The 108-mile Delaware & Hudson (D&H) Canal broke ground in 1825 and opened just three years later. Its impact on the Hudson Valley was monumental, making Kingston the busiest port between New York City and Albany. Once again, few locals would work for the low wages that the newly arrived Irish would. In the book Canal Days in America, Harry Drago wrote: “As usual, the labor contractors brought in hordes of immigrant Irish and several hundred Germans as well. The Irish fought the Germans … The German laborers and the ‘wild Irish’ could not be housed together.”
Like the brick factories, the D&H Canal provided hardworking Irish immigrants the opportunity to slowly move up in the world. Take the story of John Murray.
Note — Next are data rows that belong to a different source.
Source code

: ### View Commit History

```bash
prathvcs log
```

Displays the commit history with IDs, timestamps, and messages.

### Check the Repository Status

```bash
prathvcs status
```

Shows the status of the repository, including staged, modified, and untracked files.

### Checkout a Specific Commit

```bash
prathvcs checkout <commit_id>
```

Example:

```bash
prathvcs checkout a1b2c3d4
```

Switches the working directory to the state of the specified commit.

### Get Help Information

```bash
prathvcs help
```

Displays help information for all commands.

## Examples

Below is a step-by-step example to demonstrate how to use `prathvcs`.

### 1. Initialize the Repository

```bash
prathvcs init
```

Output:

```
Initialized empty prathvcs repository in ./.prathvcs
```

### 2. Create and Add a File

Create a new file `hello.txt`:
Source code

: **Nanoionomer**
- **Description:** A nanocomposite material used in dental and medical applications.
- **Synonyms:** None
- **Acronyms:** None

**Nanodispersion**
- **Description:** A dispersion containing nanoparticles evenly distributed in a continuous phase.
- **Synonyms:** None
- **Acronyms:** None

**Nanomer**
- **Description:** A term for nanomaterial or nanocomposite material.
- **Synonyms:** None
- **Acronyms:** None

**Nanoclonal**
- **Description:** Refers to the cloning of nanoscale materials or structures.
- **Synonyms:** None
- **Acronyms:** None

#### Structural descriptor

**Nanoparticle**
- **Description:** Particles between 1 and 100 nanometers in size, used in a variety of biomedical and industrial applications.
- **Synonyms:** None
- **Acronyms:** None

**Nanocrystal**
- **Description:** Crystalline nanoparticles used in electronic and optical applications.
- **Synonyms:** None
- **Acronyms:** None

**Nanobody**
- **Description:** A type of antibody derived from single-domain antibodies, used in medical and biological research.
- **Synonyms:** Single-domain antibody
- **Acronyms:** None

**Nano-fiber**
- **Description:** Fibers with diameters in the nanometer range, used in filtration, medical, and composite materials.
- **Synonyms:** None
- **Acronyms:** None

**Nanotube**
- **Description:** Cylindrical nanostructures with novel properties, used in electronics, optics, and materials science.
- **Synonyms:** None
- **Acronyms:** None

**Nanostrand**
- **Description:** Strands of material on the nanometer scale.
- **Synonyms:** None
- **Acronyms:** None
Born in Ireland around 1824, he came to New York at 14 or 15, and immediately began working for a boat captain hauling coal for the D&H Canal Company. He was illiterate and first worked as a driver or “hoggee,” walking the towpath to guide the mule, for five dollars a month. The next season he worked as a bowman, assisting onboard for eight dollars monthly. From 1853-1856, he was captain on a “full river boat” for the Pennsylvania Coal Company, running coal up the canal from Waymart, Penn., to Rondout, N.Y., and then down the Hudson to NYC. Murray’s progress through the ranks was typical; boys started working on the canal as young as seven years old, some making captain by 14.
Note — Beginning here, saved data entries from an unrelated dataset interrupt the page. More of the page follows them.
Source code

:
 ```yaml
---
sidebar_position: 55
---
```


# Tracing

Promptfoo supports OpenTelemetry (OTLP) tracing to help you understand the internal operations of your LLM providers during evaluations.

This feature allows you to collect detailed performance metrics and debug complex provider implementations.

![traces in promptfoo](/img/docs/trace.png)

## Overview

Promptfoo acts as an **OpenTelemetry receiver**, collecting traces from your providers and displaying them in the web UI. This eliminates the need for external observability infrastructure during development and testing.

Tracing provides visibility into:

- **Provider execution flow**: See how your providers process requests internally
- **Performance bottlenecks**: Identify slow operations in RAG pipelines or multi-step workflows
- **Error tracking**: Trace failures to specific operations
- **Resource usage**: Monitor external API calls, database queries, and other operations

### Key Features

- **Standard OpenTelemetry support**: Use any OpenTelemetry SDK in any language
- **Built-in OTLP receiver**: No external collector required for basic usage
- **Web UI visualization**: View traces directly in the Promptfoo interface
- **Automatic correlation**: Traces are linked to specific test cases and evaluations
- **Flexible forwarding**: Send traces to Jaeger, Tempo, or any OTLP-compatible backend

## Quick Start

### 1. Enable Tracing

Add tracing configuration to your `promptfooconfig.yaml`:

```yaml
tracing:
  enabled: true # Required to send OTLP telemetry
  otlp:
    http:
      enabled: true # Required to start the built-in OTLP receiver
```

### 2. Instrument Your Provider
In the early 1900s, Irish immigration in the U.S. slowed considerably, due to the fact that Ireland’s economic situation had recovered somewhat, but also because the Emergency Immigration Acts of 1921 and 1924 reduced the numbers of all immigrants coming into the country. Still, Irish immigrants in these years often became construction laborers, helping to build New York City, Boston, and Chicago in particular. As U2 sings in the band’s popular song: “These are the hands that built America.”